=== INFORMATION SUPPLIED ===

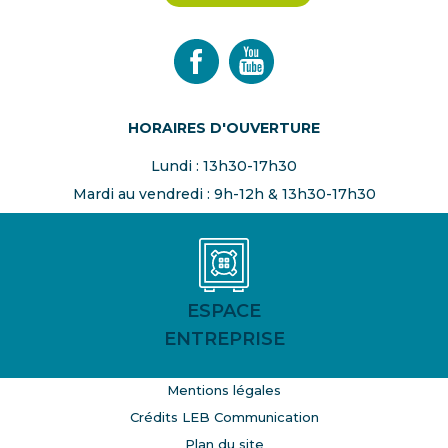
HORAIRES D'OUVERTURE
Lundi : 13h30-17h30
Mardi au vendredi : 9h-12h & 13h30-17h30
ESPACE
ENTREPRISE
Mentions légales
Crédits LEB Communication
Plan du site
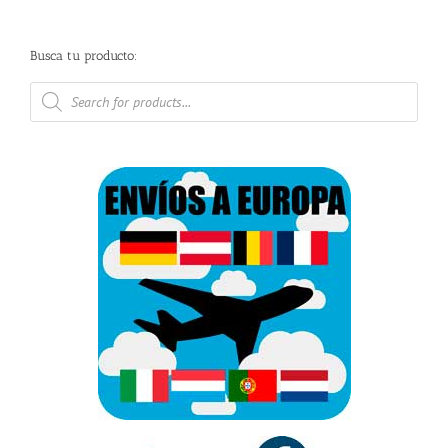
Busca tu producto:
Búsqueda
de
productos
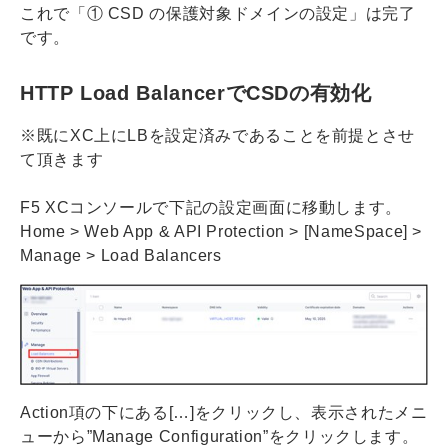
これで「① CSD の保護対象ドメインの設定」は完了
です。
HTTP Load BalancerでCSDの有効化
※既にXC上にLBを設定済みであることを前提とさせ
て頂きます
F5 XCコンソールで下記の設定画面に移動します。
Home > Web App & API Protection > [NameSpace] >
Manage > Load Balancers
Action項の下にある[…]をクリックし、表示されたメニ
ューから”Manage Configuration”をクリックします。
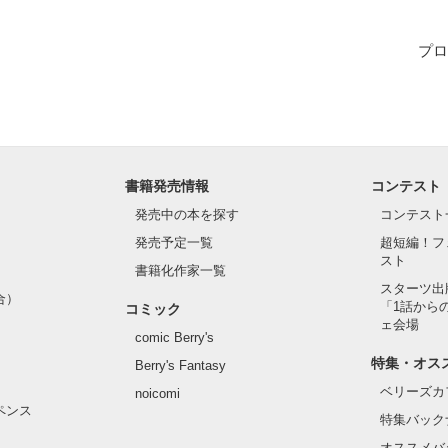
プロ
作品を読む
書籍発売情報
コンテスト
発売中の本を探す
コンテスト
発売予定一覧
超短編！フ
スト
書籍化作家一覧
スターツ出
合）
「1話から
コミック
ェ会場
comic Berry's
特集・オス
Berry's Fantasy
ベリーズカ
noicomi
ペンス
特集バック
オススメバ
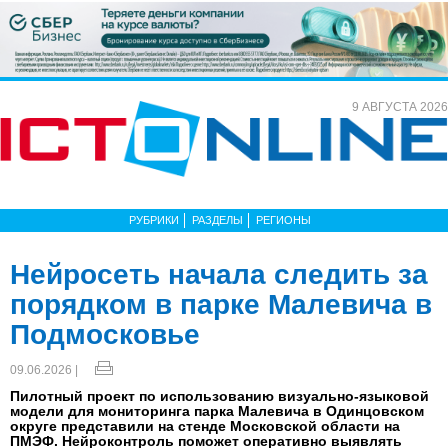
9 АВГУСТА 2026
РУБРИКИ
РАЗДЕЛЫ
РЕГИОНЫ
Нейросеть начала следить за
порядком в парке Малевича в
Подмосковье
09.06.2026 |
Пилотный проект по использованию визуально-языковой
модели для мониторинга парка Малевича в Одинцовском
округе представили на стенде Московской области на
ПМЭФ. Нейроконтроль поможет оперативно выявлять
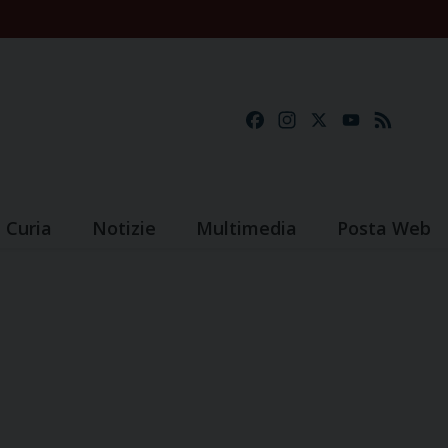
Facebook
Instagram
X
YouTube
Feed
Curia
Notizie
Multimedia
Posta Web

===

- [PROBLEM STATEMENT] Your task is to copy exactly the lines from the line containing "порядком в парке Малевича в" through the final line of the listing above and to omit every picture.

- [ANSWER BOX]
порядком в парке Малевича в
Подмосковье
09.06.2026 |
Пилотный проект по использованию визуально-языковой
модели для мониторинга парка Малевича в Одинцовском
округе представили на стенде Московской области на
ПМЭФ. Нейроконтроль поможет оперативно выявлять
Facebook
Instagram
X
YouTube
Feed
Curia
Notizie
Multimedia
Posta Web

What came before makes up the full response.